> Work instruction:
Return every record in full. Match each one exactly.

[Information provided — start]

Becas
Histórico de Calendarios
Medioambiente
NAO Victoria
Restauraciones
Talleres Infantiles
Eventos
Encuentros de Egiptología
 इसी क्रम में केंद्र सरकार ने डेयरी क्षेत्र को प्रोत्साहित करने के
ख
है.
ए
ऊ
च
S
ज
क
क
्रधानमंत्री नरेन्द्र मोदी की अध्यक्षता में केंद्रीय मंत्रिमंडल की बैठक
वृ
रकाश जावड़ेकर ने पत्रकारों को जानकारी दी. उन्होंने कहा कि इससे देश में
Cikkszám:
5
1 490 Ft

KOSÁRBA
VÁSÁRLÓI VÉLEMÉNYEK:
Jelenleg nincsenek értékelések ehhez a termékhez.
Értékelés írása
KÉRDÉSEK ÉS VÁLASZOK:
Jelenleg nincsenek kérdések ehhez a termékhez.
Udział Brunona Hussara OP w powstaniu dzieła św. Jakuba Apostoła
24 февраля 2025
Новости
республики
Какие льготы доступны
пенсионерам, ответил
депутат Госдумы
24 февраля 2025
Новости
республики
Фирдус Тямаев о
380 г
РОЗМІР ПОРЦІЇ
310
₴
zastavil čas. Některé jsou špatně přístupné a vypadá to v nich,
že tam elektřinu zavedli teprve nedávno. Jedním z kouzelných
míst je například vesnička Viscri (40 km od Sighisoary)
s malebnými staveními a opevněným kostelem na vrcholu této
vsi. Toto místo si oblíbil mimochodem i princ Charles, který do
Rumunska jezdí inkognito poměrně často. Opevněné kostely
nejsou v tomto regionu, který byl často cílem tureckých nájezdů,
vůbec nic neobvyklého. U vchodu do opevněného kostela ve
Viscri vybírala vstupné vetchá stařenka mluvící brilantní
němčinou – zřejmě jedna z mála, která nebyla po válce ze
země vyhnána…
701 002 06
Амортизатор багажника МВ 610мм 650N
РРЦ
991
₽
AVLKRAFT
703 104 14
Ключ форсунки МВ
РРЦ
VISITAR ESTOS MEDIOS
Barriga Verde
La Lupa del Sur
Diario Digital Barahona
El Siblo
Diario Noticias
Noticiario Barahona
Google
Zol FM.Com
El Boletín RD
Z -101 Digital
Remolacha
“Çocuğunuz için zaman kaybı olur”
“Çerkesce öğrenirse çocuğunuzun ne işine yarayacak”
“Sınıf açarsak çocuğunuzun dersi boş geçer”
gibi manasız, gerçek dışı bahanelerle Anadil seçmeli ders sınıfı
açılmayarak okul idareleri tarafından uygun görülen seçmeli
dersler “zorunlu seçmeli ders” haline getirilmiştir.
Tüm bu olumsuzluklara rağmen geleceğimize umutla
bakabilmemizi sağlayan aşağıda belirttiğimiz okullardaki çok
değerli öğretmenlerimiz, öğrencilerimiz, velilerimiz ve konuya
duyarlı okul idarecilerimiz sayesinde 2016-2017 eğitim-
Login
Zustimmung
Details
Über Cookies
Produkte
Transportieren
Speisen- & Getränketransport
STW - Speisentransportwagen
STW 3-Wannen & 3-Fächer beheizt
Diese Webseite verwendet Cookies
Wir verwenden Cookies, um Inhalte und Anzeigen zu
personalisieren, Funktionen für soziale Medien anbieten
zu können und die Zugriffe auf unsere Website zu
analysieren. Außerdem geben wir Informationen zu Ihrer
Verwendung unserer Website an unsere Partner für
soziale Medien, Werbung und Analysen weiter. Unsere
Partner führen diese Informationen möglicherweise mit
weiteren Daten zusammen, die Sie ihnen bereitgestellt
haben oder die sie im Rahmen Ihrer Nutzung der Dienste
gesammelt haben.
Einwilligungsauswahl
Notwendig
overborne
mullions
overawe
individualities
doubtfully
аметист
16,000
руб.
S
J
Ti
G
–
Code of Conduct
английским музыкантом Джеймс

[Information provided — finish]

> Result of this exercise:
Becas
Histórico de Calendarios
Medioambiente
NAO Victoria
Restauraciones
Talleres Infantiles
Eventos
Encuentros de Egiptología
 इसी क्रम में केंद्र सरकार ने डेयरी क्षेत्र को प्रोत्साहित करने के
ख
है.
ए
ऊ
च
S
ज
क
क
्रधानमंत्री नरेन्द्र मोदी की अध्यक्षता में केंद्रीय मंत्रिमंडल की बैठक
वृ
रकाश जावड़ेकर ने पत्रकारों को जानकारी दी. उन्होंने कहा कि इससे देश में
Cikkszám:
5
1 490 Ft

KOSÁRBA
VÁSÁRLÓI VÉLEMÉNYEK:
Jelenleg nincsenek értékelések ehhez a termékhez.
Értékelés írása
KÉRDÉSEK ÉS VÁLASZOK:
Jelenleg nincsenek kérdések ehhez a termékhez.
Udział Brunona Hussara OP w powstaniu dzieła św. Jakuba Apostoła
24 февраля 2025
Новости
республики
Какие льготы доступны
пенсионерам, ответил
депутат Госдумы
24 февраля 2025
Новости
республики
Фирдус Тямаев о
380 г
РОЗМІР ПОРЦІЇ
310
₴
zastavil čas. Některé jsou špatně přístupné a vypadá to v nich,
že tam elektřinu zavedli teprve nedávno. Jedním z kouzelných
míst je například vesnička Viscri (40 km od Sighisoary)
s malebnými staveními a opevněným kostelem na vrcholu této
vsi. Toto místo si oblíbil mimochodem i princ Charles, který do
Rumunska jezdí inkognito poměrně často. Opevněné kostely
nejsou v tomto regionu, který byl často cílem tureckých nájezdů,
vůbec nic neobvyklého. U vchodu do opevněného kostela ve
Viscri vybírala vstupné vetchá stařenka mluvící brilantní
němčinou – zřejmě jedna z mála, která nebyla po válce ze
země vyhnána…
701 002 06
Амортизатор багажника МВ 610мм 650N
РРЦ
991
₽
AVLKRAFT
703 104 14
Ключ форсунки МВ
РРЦ
VISITAR ESTOS MEDIOS
Barriga Verde
La Lupa del Sur
Diario Digital Barahona
El Siblo
Diario Noticias
Noticiario Barahona
Google
Zol FM.Com
El Boletín RD
Z -101 Digital
Remolacha
“Çocuğunuz için zaman kaybı olur”
“Çerkesce öğrenirse çocuğunuzun ne işine yarayacak”
“Sınıf açarsak çocuğunuzun dersi boş geçer”
gibi manasız, gerçek dışı bahanelerle Anadil seçmeli ders sınıfı
açılmayarak okul idareleri tarafından uygun görülen seçmeli
dersler “zorunlu seçmeli ders” haline getirilmiştir.
Tüm bu olumsuzluklara rağmen geleceğimize umutla
bakabilmemizi sağlayan aşağıda belirttiğimiz okullardaki çok
değerli öğretmenlerimiz, öğrencilerimiz, velilerimiz ve konuya
duyarlı okul idarecilerimiz sayesinde 2016-2017 eğitim-
Login
Zustimmung
Details
Über Cookies
Produkte
Transportieren
Speisen- & Getränketransport
STW - Speisentransportwagen
STW 3-Wannen & 3-Fächer beheizt
Diese Webseite verwendet Cookies
Wir verwenden Cookies, um Inhalte und Anzeigen zu
personalisieren, Funktionen für soziale Medien anbieten
zu können und die Zugriffe auf unsere Website zu
analysieren. Außerdem geben wir Informationen zu Ihrer
Verwendung unserer Website an unsere Partner für
soziale Medien, Werbung und Analysen weiter. Unsere
Partner führen diese Informationen möglicherweise mit
weiteren Daten zusammen, die Sie ihnen bereitgestellt
haben oder die sie im Rahmen Ihrer Nutzung der Dienste
gesammelt haben.
Einwilligungsauswahl
Notwendig
overborne
mullions
overawe
individualities
doubtfully
аметист
16,000
руб.
S
J
Ti
G
–
Code of Conduct
английским музыкантом Джеймс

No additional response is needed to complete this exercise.